On February 25th, 1964, I was twelve years old when Cassius Clay totally surprised the boxing world by destroying Sonny Liston in Miami Beach.

It had been an interesting ninety days. Within three months, John Kennedy had been assassinated, the Beatles appeared multiple times on the Ed Sullivan Show, and now a 22-year-old black fellow was ranting and raving about his greatness.

My home town hated all three.

I was told that John Kennedy was a philanderer, the Beatles were communists and Cassius was an uppity colored man.

It got worse when Mr. Clay chose to change his name to Muhammad Ali, becoming a foreign, dangerous infidel.

I was in my twenties before I felt the freedom to think for myself and develop new opinions about JFK, the Fab Four and Ali.

I was thinking about this very thing in my green room yesterday at the Otterbein United Methodist Church in Martinsburg, West Virginia.

Muhammad Ali was cursed, threatened with prison and had his title removed because he refused to fight in the Viet Nam War. Why? Because at the time it seemed important to do so.
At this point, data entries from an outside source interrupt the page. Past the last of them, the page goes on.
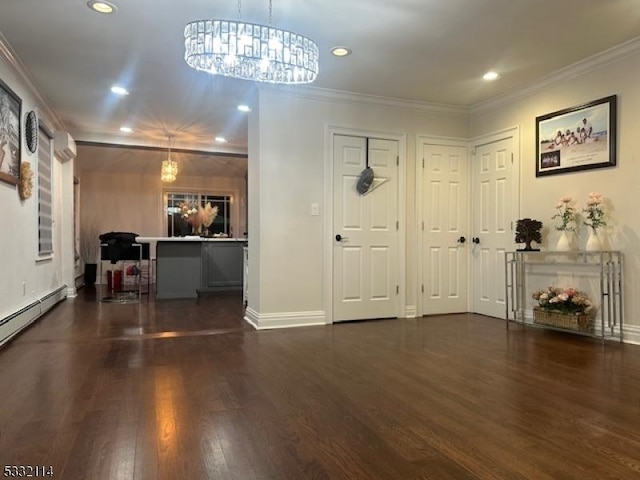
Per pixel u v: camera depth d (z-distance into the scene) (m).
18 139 3.89
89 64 3.77
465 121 5.10
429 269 4.94
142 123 5.67
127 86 4.31
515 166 4.52
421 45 3.41
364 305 4.63
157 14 2.93
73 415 2.08
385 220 4.73
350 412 2.13
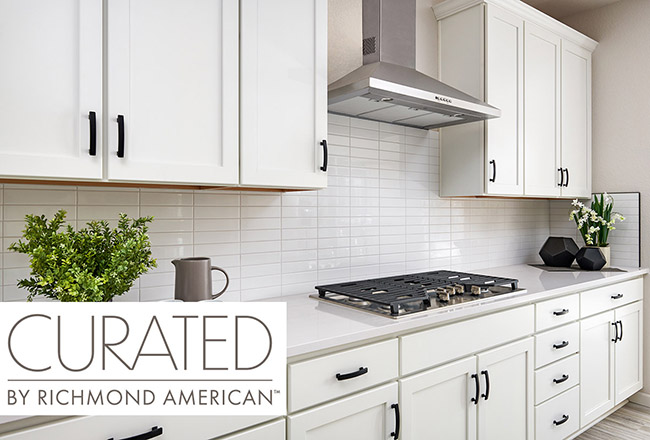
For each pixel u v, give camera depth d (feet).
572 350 7.43
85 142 3.77
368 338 4.68
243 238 6.07
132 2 3.99
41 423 3.23
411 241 8.11
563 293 7.22
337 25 7.14
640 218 9.47
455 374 5.49
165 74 4.18
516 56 8.23
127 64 3.96
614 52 9.89
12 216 4.50
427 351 5.20
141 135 4.05
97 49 3.82
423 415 5.20
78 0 3.73
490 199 9.68
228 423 3.89
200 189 5.62
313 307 5.67
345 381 4.49
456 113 6.77
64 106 3.68
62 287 3.61
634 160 9.59
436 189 8.55
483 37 7.76
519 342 6.38
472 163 7.96
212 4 4.46
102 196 5.01
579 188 9.75
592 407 8.02
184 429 3.73
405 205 8.02
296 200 6.60
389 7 6.69
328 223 6.97
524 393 6.54
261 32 4.81
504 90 8.00
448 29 8.38
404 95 5.70
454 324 5.49
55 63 3.64
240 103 4.67
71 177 3.71
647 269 9.29
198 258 5.01
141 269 4.15
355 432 4.59
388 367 4.83
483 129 7.78
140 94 4.05
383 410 4.81
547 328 6.92
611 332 8.46
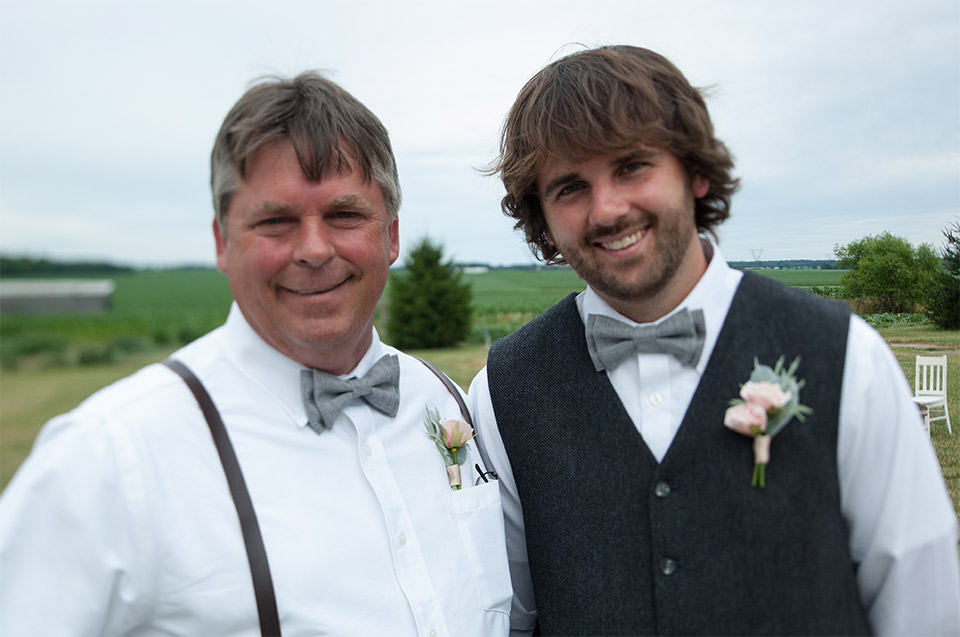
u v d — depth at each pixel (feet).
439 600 4.75
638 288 4.70
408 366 5.77
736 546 4.40
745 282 4.98
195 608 4.15
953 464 6.72
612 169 4.69
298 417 4.74
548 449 5.19
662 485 4.63
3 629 3.85
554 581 5.06
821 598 4.24
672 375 4.83
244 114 4.44
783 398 4.20
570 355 5.32
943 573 4.36
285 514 4.42
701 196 5.19
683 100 4.82
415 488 5.05
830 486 4.34
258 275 4.49
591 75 4.79
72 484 4.04
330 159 4.42
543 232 5.88
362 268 4.67
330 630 4.28
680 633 4.46
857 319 4.72
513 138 5.38
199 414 4.49
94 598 4.02
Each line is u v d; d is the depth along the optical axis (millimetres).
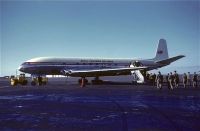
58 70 47094
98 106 16734
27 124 10766
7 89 34719
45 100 20516
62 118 12273
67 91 30438
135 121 11398
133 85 47500
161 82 33406
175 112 14094
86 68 48469
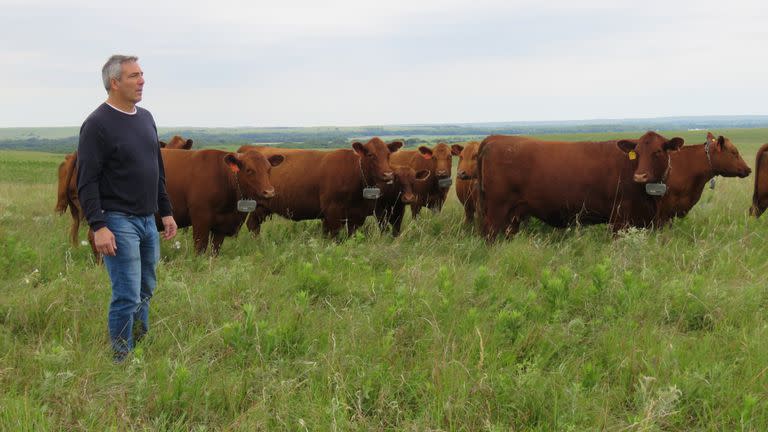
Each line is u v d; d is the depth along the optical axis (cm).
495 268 706
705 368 405
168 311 535
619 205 893
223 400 380
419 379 396
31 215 1213
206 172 811
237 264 684
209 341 465
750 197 1334
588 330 493
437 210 1286
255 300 558
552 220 949
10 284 601
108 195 438
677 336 486
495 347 446
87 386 387
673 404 358
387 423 360
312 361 426
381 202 1083
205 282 620
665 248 766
But we were wrong. We were wrong about him, we were wrong about Viet Nam, we were confused about the Beatles, and Kennedy certainly had some moments of brilliance.

You see, it’s not a political issue and it’s not a spiritual issue. It all comes down to deciding whether to live a life where you complain or an existence where you create.

Because complaining people don’t create, and creative people don’t complain.

My heart’s desire yesterday, as I sat in front of the audience and shared my journey, music and insights, was to communicate that simple thought–complain or create?

Because even though Muhammad Ali was condemned by society, his consecration to his causes has endured the test of time. Matter of fact, the southern city of Louisville, Kentucky has tributes to him all over the metroplex. Isn’t that amazing?

You see, it’s simple.

The good news is that if you stop complaining, you start to learn. And the first thing you learn is that the more you create, the less you need to complain.

The better news is that there were a handful of folks in Martinsburg who got the message.

Others will be driven down the streets named after the men they once condemned–on their way to the graveyard.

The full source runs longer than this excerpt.